Legal sector uses psychology to address staff fear of AI

Law firms use behavioral science to manage lawyer anxiety as AI cuts task times from eight days to eight minutes. Accenture Legal used this to train its 3,300-person team.

Categorized in: AI News Legal
Published on: Jun 26, 2026
Legal sector uses psychology to address staff fear of AI

Law firms are integrating generative AI at a fast pace, but the shift from billing for eight-day tasks to eight-minute outputs is triggering widespread anxiety among legal professionals. Consultancies and in-house leaders are now turning to behavioral science to manage the psychological impact of this productivity leap.

The psychological toll of efficiency

Justin North, founder of legal consultancy Pickering Pearce, said firms focus heavily on productivity while ignoring the mental shift required from lawyers. He highlighted the stark contrast in time spent on tasks: "A lawyer might be thinking: it took me eight years to learn how to do that and it used to take me about eight days to do the work for which I billed my client, but [thanks to AI] that work now takes me eight minutes."

This drastic reduction in billable hours can trigger self-doubt and imposter syndrome. Lawyers face uncertainty about how to prove their value to clients when machines handle the heavy lifting.

Mapping attitudes to AI

Clara Garfield, head of legal operations advisory at Herbert Smith Freehills Kramer, said AI adoption is driven by both leadership mandates and independent experimentation by staff. Those caught in the middle risk falling behind.

To address uneven adoption, her team built the GenAI Persona Builder. This tool assesses staff attitudes and assigns them one of eight profiles, ranging from curious champions to cautious skeptics who prioritize ethical and reputational risks.

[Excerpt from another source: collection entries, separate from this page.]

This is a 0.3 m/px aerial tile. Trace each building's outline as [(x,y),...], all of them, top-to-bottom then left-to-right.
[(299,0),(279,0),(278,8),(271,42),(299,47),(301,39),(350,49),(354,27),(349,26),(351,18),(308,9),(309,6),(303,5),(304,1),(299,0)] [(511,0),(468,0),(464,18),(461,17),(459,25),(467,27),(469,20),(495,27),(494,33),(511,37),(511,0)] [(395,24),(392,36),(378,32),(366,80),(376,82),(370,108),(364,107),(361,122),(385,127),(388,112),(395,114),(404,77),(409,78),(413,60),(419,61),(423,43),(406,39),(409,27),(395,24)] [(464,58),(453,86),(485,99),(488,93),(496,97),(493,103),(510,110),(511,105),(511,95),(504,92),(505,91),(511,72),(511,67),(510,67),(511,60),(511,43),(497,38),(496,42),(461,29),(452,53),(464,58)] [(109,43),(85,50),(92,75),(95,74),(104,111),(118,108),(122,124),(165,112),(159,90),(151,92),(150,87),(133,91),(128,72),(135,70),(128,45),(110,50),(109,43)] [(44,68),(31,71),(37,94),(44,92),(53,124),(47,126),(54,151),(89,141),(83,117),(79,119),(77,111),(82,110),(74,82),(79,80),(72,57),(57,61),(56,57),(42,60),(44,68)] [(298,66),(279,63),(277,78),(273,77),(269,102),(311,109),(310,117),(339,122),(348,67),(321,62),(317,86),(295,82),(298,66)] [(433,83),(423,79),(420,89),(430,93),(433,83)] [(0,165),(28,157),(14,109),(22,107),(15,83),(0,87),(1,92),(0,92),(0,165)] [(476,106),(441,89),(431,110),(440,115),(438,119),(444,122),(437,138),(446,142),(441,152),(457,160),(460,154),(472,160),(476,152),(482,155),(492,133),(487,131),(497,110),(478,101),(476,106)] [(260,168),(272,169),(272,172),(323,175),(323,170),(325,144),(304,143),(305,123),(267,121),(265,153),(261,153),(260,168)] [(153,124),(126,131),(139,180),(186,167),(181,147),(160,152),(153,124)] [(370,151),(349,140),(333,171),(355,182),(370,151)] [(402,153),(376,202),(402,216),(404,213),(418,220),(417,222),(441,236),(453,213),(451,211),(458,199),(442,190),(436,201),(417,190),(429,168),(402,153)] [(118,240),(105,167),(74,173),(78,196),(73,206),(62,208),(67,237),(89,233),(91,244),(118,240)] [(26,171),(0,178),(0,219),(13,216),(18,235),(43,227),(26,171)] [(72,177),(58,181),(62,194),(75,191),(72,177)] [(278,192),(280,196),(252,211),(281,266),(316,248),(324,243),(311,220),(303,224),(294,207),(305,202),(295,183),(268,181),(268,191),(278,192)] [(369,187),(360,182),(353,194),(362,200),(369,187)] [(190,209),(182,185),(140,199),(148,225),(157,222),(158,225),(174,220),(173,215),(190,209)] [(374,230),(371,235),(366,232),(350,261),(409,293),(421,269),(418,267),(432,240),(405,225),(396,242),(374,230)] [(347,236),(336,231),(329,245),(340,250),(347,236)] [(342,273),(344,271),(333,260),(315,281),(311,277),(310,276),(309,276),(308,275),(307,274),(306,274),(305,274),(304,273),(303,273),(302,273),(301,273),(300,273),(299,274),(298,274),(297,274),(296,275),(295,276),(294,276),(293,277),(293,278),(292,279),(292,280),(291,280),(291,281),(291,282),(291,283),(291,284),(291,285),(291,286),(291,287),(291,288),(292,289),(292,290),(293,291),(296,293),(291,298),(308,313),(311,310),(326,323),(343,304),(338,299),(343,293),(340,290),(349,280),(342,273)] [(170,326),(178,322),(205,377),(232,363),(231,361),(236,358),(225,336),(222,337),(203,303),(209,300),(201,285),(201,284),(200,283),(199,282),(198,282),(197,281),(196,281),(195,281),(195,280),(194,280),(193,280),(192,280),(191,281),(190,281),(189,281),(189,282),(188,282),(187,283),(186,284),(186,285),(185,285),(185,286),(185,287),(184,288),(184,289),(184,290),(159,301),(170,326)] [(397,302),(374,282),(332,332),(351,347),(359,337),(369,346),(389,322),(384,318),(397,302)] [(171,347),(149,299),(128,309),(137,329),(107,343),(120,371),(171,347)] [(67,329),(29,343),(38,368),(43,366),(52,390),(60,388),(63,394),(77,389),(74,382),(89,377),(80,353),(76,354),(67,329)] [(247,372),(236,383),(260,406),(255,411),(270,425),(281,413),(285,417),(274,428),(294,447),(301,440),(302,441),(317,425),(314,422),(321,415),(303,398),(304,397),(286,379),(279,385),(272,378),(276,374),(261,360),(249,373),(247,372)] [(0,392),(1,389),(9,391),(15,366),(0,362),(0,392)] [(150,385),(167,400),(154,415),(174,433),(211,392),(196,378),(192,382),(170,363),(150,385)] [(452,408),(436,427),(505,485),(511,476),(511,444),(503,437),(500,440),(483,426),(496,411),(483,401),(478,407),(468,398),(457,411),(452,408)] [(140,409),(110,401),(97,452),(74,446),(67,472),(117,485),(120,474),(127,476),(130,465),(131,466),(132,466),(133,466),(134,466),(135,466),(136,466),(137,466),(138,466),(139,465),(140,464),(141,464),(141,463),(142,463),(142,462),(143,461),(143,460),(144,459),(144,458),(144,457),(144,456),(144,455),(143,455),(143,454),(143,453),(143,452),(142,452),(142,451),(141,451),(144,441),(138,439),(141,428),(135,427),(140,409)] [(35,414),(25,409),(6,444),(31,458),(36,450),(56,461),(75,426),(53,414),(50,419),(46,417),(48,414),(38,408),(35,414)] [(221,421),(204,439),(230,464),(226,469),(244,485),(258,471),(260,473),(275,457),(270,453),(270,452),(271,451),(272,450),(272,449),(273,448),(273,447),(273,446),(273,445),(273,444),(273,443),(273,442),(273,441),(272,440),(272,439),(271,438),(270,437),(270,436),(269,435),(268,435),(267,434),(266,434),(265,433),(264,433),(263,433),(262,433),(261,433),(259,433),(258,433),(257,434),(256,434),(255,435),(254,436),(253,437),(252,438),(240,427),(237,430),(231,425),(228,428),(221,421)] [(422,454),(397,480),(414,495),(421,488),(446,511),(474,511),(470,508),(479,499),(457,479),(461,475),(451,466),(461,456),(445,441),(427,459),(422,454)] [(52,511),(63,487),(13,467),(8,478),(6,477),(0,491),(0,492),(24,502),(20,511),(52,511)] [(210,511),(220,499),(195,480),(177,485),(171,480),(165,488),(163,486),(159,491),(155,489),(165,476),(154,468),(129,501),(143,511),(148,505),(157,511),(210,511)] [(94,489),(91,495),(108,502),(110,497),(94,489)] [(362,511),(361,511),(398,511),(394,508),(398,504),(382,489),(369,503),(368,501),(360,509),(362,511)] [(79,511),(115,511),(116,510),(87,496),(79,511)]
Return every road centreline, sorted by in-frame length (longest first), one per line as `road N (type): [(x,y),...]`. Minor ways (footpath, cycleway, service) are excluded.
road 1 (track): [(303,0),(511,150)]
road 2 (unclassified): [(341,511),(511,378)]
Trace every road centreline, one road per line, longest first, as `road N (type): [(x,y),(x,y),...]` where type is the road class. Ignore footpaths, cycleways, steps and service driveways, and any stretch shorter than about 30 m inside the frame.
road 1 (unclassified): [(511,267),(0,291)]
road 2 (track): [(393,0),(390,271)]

Leaders use an anonymized dashboard to identify where teams need tailored support, a process that matches broader AI for Legal strategies aimed at standardizing technology adoption across practice groups.

Training through behavioral science

Will Marien, co-founder of the Positive Group, said leaders must clarify the specific value humans bring when working alongside AI. His research with senior law firm leaders found that the most successful firms did not necessarily have the most advanced technology.

Instead, progress relied on role-modelling, disciplined experimentation, and acknowledging staff uncertainty. Christina Demetriades, former group operating officer at Accenture Legal, applied this approach when rolling out AI to her 3,300-person team.

She partnered with the company's behavioral science unit to create the Legal Learning Labs. While the program taught technical skills, including Prompt Engineering and building AI agents, the primary focus was addressing career fears. Neuroscientist Ian Robertson hosted a global session for staff to reflect on their anxieties, which Demetriades said was crucial for getting the team on board.

Why this matters for legal professionals

Technology alone will not secure your firm's AI transition. Legal teams must actively manage the psychological shift from traditional billable hours to AI-augmented workflows. Addressing staff anxiety and redefining human value are just as critical as learning the software itself.